C’est évidemment dans la préhistoire qu’il faut aller chercher la première tranchée. Non pas à l’époque gallo-romaine ou celtique, à l’époque « protohistorique, » à laquelle le très regretté et héroïque Joseph Déchelette a consacré son dernier livre, paru quelques semaines avant la déclaration de guerre (son Archéologie Celtique ou Protohistorique, formant le quatrième volume de son magistral Manuel d’Archéologie), mais plus loin encore. Déjà les Celtes avaient un armement perfectionné : casques » cuirasses, boucliers, épées, poignards, lances, javelots, et ils savaient s’abriter derrière leurs armes défensives. Mais c’est encore plus en arrière dans le passé, chez l’homme préhistorique, chez la brute néanderthalienne et parmi ses devanciers, qu’a dû commencer la tranchée.

Au début, elle dut être fournie par la nature. Dressé à l’art de se défiler pour surprendre les animaux dont il se nourrissait, et les approcher assez pour leur envoyer la pierre, la flèche, ou le javelot à pointe en silex qui les mettaient hors de combat, le primitif savait se cacher derrière les rochers, les arbres, s’avancer en rampant dans les dépressions de terrain, utiliser les rigoles creusées par les eaux sauvages. Dépressions et rigoles furent ses premières tranchées.

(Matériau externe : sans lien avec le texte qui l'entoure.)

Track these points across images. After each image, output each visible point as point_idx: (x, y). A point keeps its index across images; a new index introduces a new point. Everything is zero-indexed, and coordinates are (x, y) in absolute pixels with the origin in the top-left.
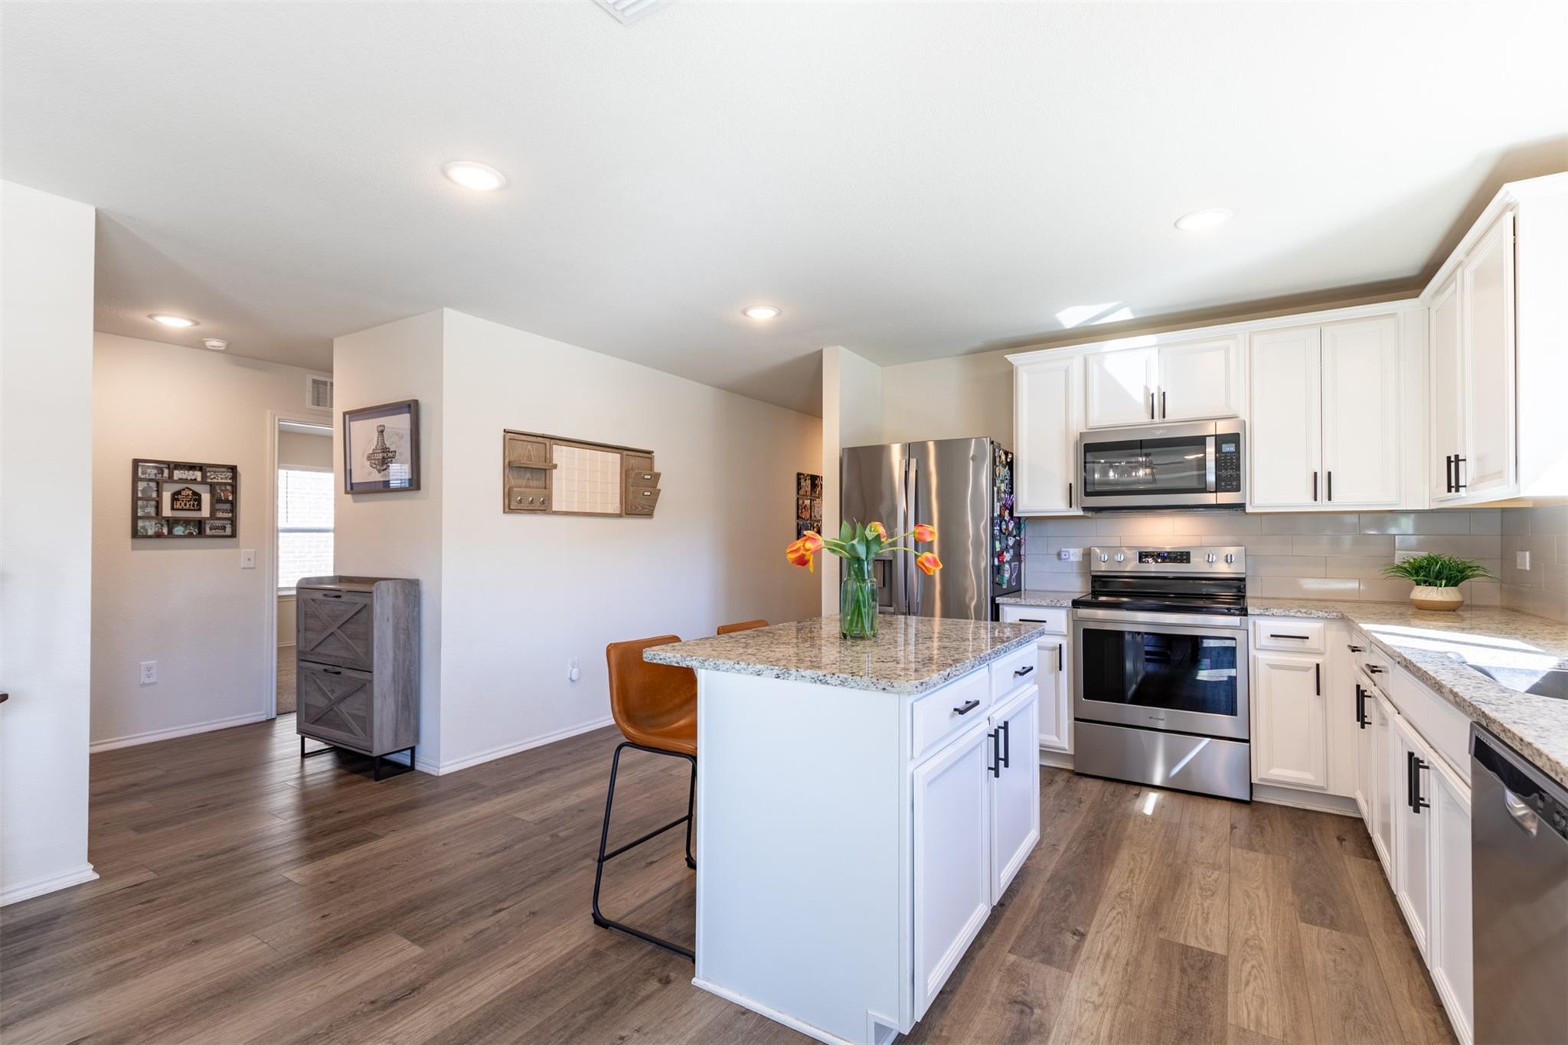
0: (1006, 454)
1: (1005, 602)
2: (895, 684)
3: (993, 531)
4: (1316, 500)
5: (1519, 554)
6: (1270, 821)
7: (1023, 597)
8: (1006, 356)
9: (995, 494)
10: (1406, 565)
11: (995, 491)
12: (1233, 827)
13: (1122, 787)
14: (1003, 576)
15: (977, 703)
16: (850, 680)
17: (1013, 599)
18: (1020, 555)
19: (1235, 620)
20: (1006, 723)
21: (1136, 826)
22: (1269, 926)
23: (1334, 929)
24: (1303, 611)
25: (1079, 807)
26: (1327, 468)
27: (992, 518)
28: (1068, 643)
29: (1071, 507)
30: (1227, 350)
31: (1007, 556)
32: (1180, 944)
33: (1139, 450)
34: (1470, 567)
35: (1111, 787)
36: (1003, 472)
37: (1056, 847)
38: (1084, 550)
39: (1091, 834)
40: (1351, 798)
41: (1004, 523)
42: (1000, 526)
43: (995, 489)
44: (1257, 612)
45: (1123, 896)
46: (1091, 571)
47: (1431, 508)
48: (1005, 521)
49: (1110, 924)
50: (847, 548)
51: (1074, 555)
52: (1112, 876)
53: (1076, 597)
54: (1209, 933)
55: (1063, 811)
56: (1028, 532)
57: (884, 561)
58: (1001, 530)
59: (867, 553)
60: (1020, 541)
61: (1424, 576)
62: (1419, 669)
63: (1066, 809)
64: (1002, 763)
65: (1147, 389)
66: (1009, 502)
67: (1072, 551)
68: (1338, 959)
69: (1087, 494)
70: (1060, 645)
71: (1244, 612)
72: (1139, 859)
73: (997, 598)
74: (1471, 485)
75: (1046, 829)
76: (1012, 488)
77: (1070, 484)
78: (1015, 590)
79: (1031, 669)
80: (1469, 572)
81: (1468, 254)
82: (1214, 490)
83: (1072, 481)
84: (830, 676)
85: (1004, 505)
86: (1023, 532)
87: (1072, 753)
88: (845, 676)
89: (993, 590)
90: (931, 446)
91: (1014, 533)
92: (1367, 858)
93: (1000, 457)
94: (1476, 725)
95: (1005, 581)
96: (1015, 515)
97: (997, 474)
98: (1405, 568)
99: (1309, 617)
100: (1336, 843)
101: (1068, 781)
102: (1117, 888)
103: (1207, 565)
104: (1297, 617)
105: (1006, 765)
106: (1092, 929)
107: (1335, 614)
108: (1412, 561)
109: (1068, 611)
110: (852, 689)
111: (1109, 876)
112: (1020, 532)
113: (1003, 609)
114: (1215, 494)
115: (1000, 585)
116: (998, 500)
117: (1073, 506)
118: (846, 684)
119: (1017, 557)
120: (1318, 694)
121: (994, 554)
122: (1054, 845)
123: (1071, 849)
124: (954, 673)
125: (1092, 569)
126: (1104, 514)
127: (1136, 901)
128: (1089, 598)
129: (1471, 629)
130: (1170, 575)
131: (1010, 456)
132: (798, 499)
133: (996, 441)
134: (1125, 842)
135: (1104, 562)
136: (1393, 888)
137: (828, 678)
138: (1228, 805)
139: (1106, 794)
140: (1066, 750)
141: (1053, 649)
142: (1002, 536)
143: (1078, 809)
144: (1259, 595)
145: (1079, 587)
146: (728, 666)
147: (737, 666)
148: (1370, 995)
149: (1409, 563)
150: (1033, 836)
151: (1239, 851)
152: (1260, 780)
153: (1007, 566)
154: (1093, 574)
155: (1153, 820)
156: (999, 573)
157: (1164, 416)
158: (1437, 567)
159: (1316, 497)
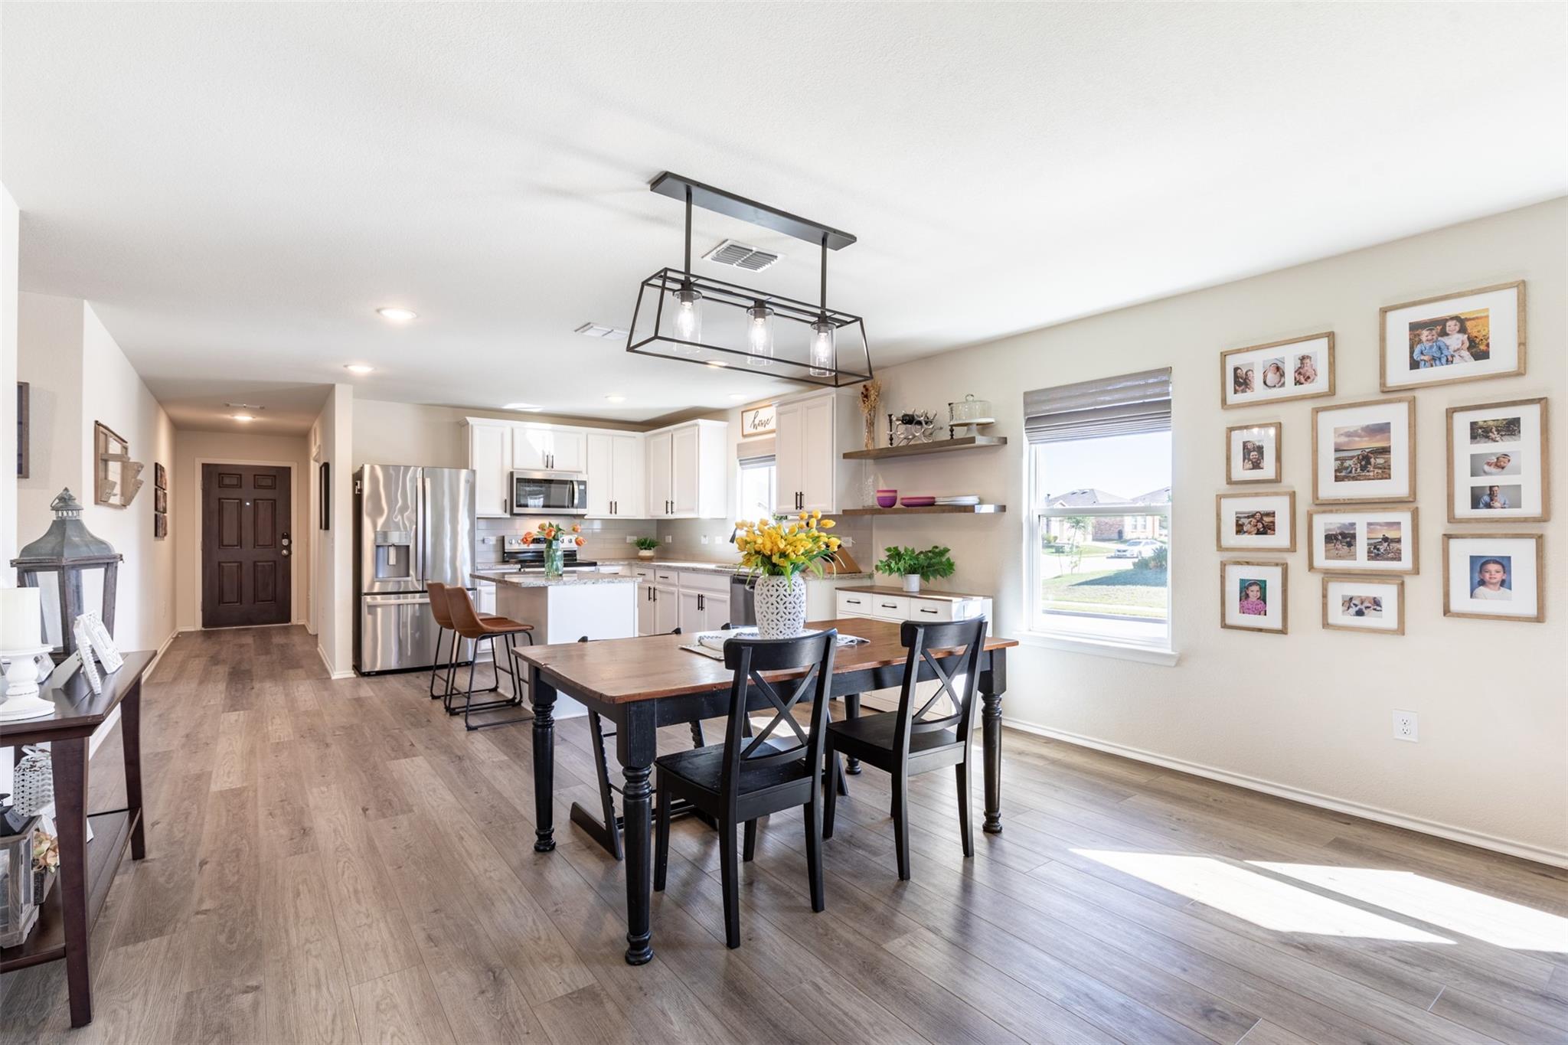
157: (552, 467)
158: (648, 542)
159: (611, 512)
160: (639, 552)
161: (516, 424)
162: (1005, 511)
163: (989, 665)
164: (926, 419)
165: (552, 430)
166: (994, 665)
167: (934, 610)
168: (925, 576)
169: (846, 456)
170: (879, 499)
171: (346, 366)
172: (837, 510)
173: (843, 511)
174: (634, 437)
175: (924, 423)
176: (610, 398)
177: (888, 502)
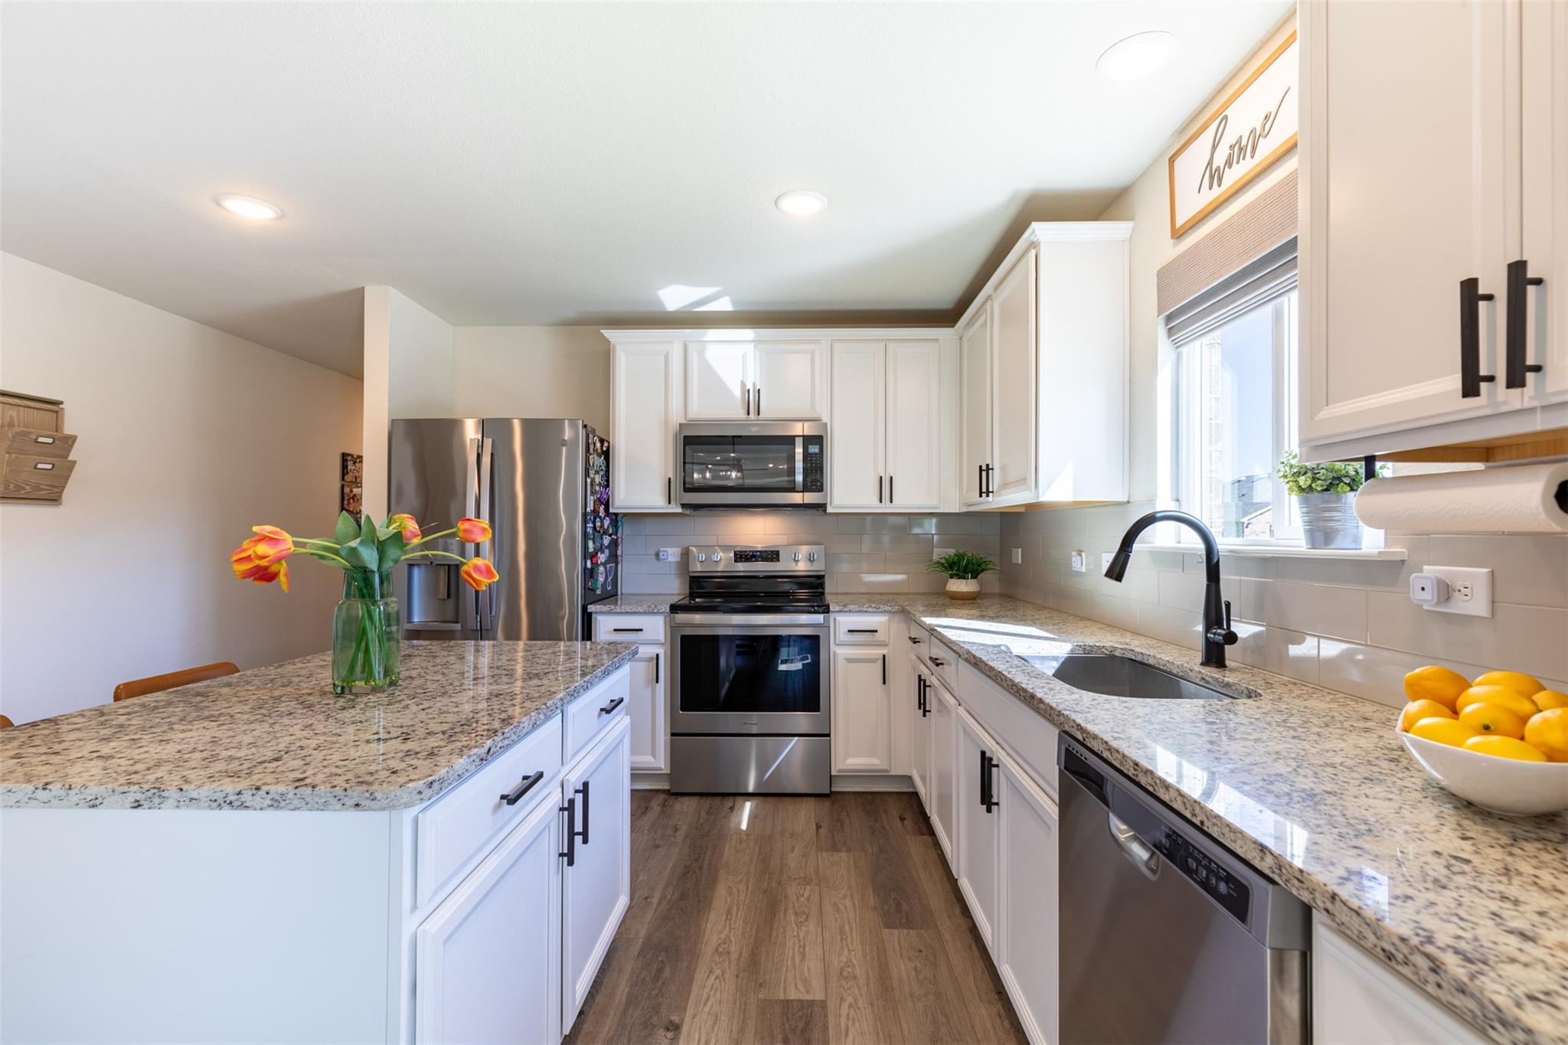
0: (602, 441)
1: (598, 610)
2: (378, 795)
3: (586, 527)
4: (881, 502)
5: (1014, 550)
6: (847, 812)
7: (619, 603)
8: (602, 331)
9: (589, 487)
10: (943, 561)
11: (589, 483)
12: (818, 827)
13: (717, 800)
14: (597, 580)
15: (540, 776)
16: (291, 795)
17: (607, 606)
18: (617, 556)
19: (819, 618)
20: (586, 785)
21: (732, 847)
22: (859, 944)
23: (910, 928)
24: (873, 606)
25: (675, 837)
26: (891, 472)
27: (585, 515)
28: (665, 653)
29: (670, 503)
30: (813, 354)
31: (602, 558)
32: (781, 1000)
33: (732, 446)
34: (985, 562)
35: (707, 803)
36: (598, 461)
37: (649, 900)
38: (682, 549)
39: (687, 871)
40: (907, 776)
41: (598, 519)
42: (594, 523)
43: (589, 480)
44: (837, 608)
45: (721, 949)
46: (689, 572)
47: (961, 511)
48: (600, 517)
49: (708, 999)
50: (343, 553)
51: (672, 554)
52: (708, 925)
53: (675, 600)
54: (807, 974)
55: (657, 846)
56: (626, 530)
57: (449, 565)
58: (594, 528)
59: (381, 560)
60: (617, 540)
61: (957, 570)
62: (992, 669)
63: (661, 843)
64: (578, 839)
65: (743, 384)
66: (605, 497)
67: (670, 550)
68: (918, 964)
69: (686, 490)
70: (657, 655)
71: (826, 610)
72: (735, 890)
73: (589, 607)
74: (997, 491)
75: (638, 876)
76: (608, 481)
77: (670, 479)
78: (610, 595)
79: (621, 700)
80: (983, 566)
81: (996, 289)
82: (802, 490)
83: (671, 475)
84: (250, 793)
85: (599, 499)
86: (620, 530)
87: (669, 772)
88: (281, 788)
89: (585, 596)
90: (517, 425)
91: (611, 532)
92: (922, 834)
93: (594, 443)
94: (1065, 735)
95: (599, 586)
96: (611, 510)
97: (591, 463)
98: (942, 564)
99: (878, 612)
100: (898, 823)
101: (664, 804)
102: (715, 940)
103: (794, 563)
104: (869, 612)
105: (585, 841)
106: (688, 1014)
107: (897, 607)
108: (947, 557)
109: (665, 617)
110: (297, 812)
111: (706, 925)
112: (617, 530)
113: (596, 618)
114: (802, 494)
115: (593, 590)
116: (592, 493)
117: (672, 502)
118: (283, 804)
119: (614, 558)
120: (884, 683)
121: (586, 555)
122: (647, 898)
123: (665, 897)
124: (501, 744)
125: (690, 570)
126: (702, 512)
127: (734, 955)
128: (686, 602)
129: (998, 617)
130: (761, 575)
131: (606, 444)
132: (343, 486)
133: (590, 425)
134: (721, 871)
135: (702, 562)
136: (954, 873)
137: (247, 796)
138: (811, 801)
139: (702, 813)
140: (661, 770)
141: (650, 660)
142: (596, 534)
143: (674, 840)
144: (835, 591)
145: (675, 589)
146: (19, 796)
147: (40, 794)
148: (948, 1002)
149: (945, 558)
150: (623, 902)
151: (825, 854)
152: (839, 771)
153: (602, 569)
154: (691, 574)
155: (747, 835)
156: (592, 577)
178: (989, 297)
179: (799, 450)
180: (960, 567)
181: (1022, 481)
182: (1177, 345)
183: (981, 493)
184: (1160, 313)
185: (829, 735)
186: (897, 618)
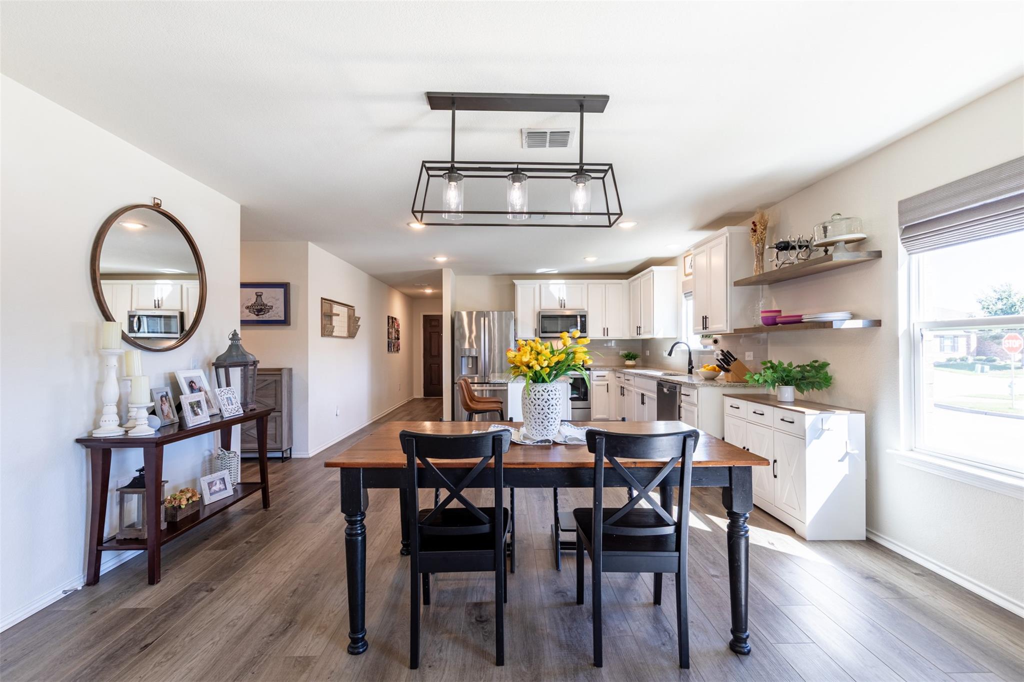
5: (646, 351)
8: (512, 280)
24: (604, 368)
26: (607, 327)
30: (582, 288)
33: (558, 318)
34: (637, 355)
44: (593, 369)
47: (632, 339)
65: (559, 298)
69: (540, 332)
74: (642, 334)
76: (516, 328)
77: (536, 329)
81: (642, 276)
83: (536, 327)
90: (496, 313)
98: (623, 356)
99: (606, 370)
104: (603, 370)
107: (612, 369)
117: (536, 336)
120: (608, 392)
126: (547, 339)
132: (388, 329)
149: (624, 354)
157: (565, 307)
158: (631, 355)
159: (604, 335)
160: (625, 362)
161: (543, 282)
162: (880, 325)
163: (728, 482)
164: (799, 244)
165: (565, 284)
166: (733, 482)
167: (791, 421)
168: (798, 387)
169: (737, 284)
170: (763, 318)
171: (434, 258)
172: (731, 330)
173: (735, 330)
174: (621, 284)
175: (797, 247)
176: (586, 259)
177: (770, 321)
178: (639, 277)
179: (579, 319)
180: (629, 357)
181: (650, 332)
182: (687, 300)
183: (637, 334)
184: (683, 292)
185: (590, 408)
186: (611, 372)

L’homme qui, après avoir utilisé les éclats de silex fournis par la nature comme armes de jet, outils, ustensiles, sut façonner lui-même délibérément des silex en des pièces qui sont des merveilles de finesse et d’élégance de formes ; cet homme assurément avait trop d’ingéniosité pour ne pas façonner aussi des accidens de terrain. D’abord, il dut développer, améliorer les accidens naturels, les approfondir, les élargir. Les animaux de chasse ont leurs habitudes : on sait où ils passent, où ils vont boire. L’homme primitif ne l’ignorait pas, et s’embusqua sur leurs routes. Il fut amené à perfectionner ses embuscades par les avantages qu’il leur trouva, peut-être même à en créer de toutes pièces ; il possédait des silex à fouiller le sol.